--- Start of Excerpted passage ---
# iPad = :(



## dannyn (Nov 9, 2007)

I'm pretty disappointed.  Its nothing but a mere big iPod touch. 
I think Apple really missed the mark on this one, and I don't think this is the Apple quality we have come to know. Its not innovative at all. Overpriced also. 
They are claiming it to be a revolutionary device at an unbeatable price. I feel it couldn't be more opposite. 
This thing doesn't even support flash!

I'm upset. I was going to buy one, but not after this big let down.

What do you guys think?


----------



## Brent-PCGuy (Jan 25, 2010)

The target customer is an average person. They can do web browsing, book reading, email, calendar, word proc/spreadsheets, show pictures, play games. This is not for ubergeeks to use in place of a laptop. It is not even multitasking from what I read. But it will work for 95% of what people use computers for.

The price is fairly normal for Apple products. They will be popular and useful. Too bad they almost kill the netbook market. I would prefer to see a video camera and a stylus for writing, but that is not absolutely necessary.


----------



## dannyn (Nov 9, 2007)

Adobe Flash player is not ubergeek. That is normal web surfing. Neither is a camera or stylus. 
Im just really sad. I was hoping I would get an OSX computer that was touch screen, in tablet form, and I could take around instead of a note pad, and I get a gigantic iPod touch.


----------



## Mumbodog (Oct 3, 2007)

> a gigantic iPod touch


:up::up:


----------



## genedoug (Jan 23, 2010)

It's obvious no ladies were in the room when they picked the name.


----------



## linuxphile (Mar 6, 2003)

The lack of USB peripheral support makes it less useful for the average user. However, I suspect that we'll see Apple offer peripherals that use it's proprietary connection, can only be ordered via the Apple store of through authorized resellers. 

More of the same from Apple. As Hansen said in a tweet, it's an iPod touch for giants.


----------



## burntreality (Jul 30, 2008)

All kinds of disappointment came with this device. I was stoked as well.
First off biggest model is 64 GB (If I read right). Maybe I am way to use to a PC but 64GB of HD space is a joke to me. Lack of Flash doesn't surprise me(I am starting to think Apple really has something against Adobe now lol). I also don't like the fact you will only be able to install things from Appstore. 
I guess I was expecting more, oh well. At least I get to save my money now.


----------



## Mumbodog (Oct 3, 2007)

http://www.linuxtoday.com/infrastructure/2010012703135NWRLAP



> Organizing the protest, Free Software Foundation (FSF) operations manager John Sullivan said, "Our Defective by Design campaign has a successful history of targeting Apple over its DRM policies. We organized actions and protests targeting iTunes music DRM outside Apple stores, and under the pressure Steve Jobs dropped DRM on music. We're here today to send the same message about the other restrictions Apple is imposing on software, ebooks, and movies. If Jobs and Apple are actually committed to creativity, freedom, and individuality, they should prove it by eliminating the restrictions that make creativity and freedom illegal."


.


----------



## Mumbodog (Oct 3, 2007)

Its so 2002

http://www.nytimes.com/2010/01/29/technology/companies/29name.html?partner=rss&emc=rss

.


----------



## dannyn (Nov 9, 2007)

I did see that... And did I hear that its not FCC cleared?
--- End of Excerpted passage ---
--- Start of Task material ---
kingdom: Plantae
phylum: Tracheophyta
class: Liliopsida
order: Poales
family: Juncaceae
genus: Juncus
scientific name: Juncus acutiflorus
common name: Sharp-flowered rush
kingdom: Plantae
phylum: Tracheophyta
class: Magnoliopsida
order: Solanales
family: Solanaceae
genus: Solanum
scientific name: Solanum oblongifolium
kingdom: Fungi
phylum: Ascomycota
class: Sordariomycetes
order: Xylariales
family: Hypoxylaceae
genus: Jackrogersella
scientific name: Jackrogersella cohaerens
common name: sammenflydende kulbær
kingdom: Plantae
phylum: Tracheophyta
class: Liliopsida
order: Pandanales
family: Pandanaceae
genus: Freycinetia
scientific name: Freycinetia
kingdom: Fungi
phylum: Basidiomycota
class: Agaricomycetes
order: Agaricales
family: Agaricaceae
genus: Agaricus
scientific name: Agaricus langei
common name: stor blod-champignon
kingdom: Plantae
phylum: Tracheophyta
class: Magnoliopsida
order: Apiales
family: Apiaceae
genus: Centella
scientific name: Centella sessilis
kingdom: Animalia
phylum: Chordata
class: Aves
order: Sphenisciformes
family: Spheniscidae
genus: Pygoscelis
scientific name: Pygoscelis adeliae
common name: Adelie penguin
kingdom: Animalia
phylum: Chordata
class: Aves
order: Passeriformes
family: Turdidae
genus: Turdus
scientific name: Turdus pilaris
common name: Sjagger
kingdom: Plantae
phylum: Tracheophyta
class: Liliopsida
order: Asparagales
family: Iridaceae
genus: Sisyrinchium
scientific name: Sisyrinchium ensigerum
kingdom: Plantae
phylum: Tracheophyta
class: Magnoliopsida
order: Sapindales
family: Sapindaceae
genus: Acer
--- End of Task material ---
Written tasks =>
• a. In the iPad forum thread, what share of computer use does Brent-PCGuy say the device will handle?
• b. Retype the stretch of the entries from the line containing "order: Solanales" through the last line of the entries, keeping every line unchanged.
The forum thread and the entries come from separate sources.

Answers to the tasks =>
• a. 95% of what people use computers for.

• b.
order: Solanales
family: Solanaceae
genus: Solanum
scientific name: Solanum oblongifolium
kingdom: Fungi
phylum: Ascomycota
class: Sordariomycetes
order: Xylariales
family: Hypoxylaceae
genus: Jackrogersella
scientific name: Jackrogersella cohaerens
common name: sammenflydende kulbær
kingdom: Plantae
phylum: Tracheophyta
class: Liliopsida
order: Pandanales
family: Pandanaceae
genus: Freycinetia
scientific name: Freycinetia
kingdom: Fungi
phylum: Basidiomycota
class: Agaricomycetes
order: Agaricales
family: Agaricaceae
genus: Agaricus
scientific name: Agaricus langei
common name: stor blod-champignon
kingdom: Plantae
phylum: Tracheophyta
class: Magnoliopsida
order: Apiales
family: Apiaceae
genus: Centella
scientific name: Centella sessilis
kingdom: Animalia
phylum: Chordata
class: Aves
order: Sphenisciformes
family: Spheniscidae
genus: Pygoscelis
scientific name: Pygoscelis adeliae
common name: Adelie penguin
kingdom: Animalia
phylum: Chordata
class: Aves
order: Passeriformes
family: Turdidae
genus: Turdus
scientific name: Turdus pilaris
common name: Sjagger
kingdom: Plantae
phylum: Tracheophyta
class: Liliopsida
order: Asparagales
family: Iridaceae
genus: Sisyrinchium
scientific name: Sisyrinchium ensigerum
kingdom: Plantae
phylum: Tracheophyta
class: Magnoliopsida
order: Sapindales
family: Sapindaceae
genus: Acer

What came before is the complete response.